Tajwid surat An Nahl ayat 1

Mad jaiz munfashil dan Tafkhim Lam Jalalah

اَتٰۤى اَمْرُ اللّٰهِ

Tajwid pada kata diatas adalah:

  1. Mad jaiz munfashil, sebab mad ashli (mad thabi'i), yaitu Fathah berdiri menghadapi huruf hamzah pada lain kata. Panjangnya antara 2-5 harakat.
  2. Idzhar syafawi, sebab Mim sukun menghadapi huruf Ra. Cara membaca idzhar syafawi yaitu huruf mim sukun dibaca dengan jelas (tidak dengung).
  3. Huruf Ra dibaca tafkhim (tebal), sebab berharakat dlommah.
  4. Tafkhim (tebal), sebab Lam Jalalah didahului oleh dlommah lalu dibaca dengan panjang 1 alif.

Mad asli

فَلَا تَسْتَعْجِلُوْهُ  ۗ

Tajwid pada kata diatas adalah Mad thabi'i (mad ashli), sebab huruf alif mati setelah fathah dan wawu mati setelah dlommah. Panjangnya adalah 1 alif (dua harakat).

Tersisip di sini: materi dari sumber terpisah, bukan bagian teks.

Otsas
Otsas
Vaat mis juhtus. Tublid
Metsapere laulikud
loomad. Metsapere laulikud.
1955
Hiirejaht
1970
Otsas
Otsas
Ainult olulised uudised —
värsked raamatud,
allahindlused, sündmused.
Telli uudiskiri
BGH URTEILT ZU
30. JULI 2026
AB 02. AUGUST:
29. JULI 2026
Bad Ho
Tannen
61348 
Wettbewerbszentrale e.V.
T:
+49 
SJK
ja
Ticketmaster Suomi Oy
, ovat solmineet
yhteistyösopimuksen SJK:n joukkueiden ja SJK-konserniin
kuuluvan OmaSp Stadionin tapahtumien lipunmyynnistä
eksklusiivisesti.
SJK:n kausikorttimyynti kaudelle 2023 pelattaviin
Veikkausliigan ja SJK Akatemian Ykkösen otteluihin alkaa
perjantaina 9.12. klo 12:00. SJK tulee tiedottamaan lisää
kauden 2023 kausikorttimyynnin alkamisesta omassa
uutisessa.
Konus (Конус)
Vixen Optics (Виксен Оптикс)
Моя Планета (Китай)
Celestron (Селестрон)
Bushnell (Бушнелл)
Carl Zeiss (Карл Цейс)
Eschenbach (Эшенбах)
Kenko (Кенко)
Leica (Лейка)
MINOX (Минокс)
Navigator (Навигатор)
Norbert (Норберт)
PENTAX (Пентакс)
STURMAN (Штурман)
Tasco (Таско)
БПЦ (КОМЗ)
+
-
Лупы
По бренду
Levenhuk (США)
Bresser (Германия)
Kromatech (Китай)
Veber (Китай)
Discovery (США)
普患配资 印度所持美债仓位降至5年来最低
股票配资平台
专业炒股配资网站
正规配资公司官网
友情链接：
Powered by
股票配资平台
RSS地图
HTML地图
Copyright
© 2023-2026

Qolqolah sughra dan Mad shilah qashirah

سُبْحٰنَهٗ

Tajwid pada kata diatas adalah:

  1. Qolqolah sughra, sebab huruf qolqolah yaitu Ba sukun asli.
  2. Mad ashli (mad thabi'i), sebab fathah berdiri diatas huruf Ha.
  3. Mad shilah qashirah, sebab Ha dlomir berharakat dlommah terbalik dan tidak menghadapi huruf mad dan tidak disambung ke huruf didepannya. Serta huruf sebelumnya berharakat. Panjangnya adalah 1 alif (dua harakat).

وَتَعٰلٰى

Tajwid pada kata diatas adalah Mad ashli (mad thabi'i), sebab fathah berdiri diatas huruf 'Ain dan Lam.

Ghunnah

عَمَّا

Tajwid pada kata diatas adalah:

  1. Ghunnah, sebab huruf Mim ditasydid. Cara membacanya huruf mim dibaca dengung dengan ditahan antara 2-3 harakat.
  2. Mad thabi'i (mad ashli), sebab huruf alif mati setelah fathah.

Mad 'aridl lissukun

يُشْرِكُوْنَ

Tajwid pada kata diatas adalah:

  1. Huruf Ra dibaca tarqiq (tipis), sebab berharakat kasrah.
  2. Mad 'aridl lissukun (bila dibaca waqaf), sebab mad thabi'i (Wawu mati setelah dlommah) menghadapi huruf hidup lalu bacaannya diwaqafkan/berhenti. Panjangnya 2, 4 atau 6 harakat.

Demikianlah analisa hukum tajwid surat An Nahl ayat 1, semoga bermanfaat.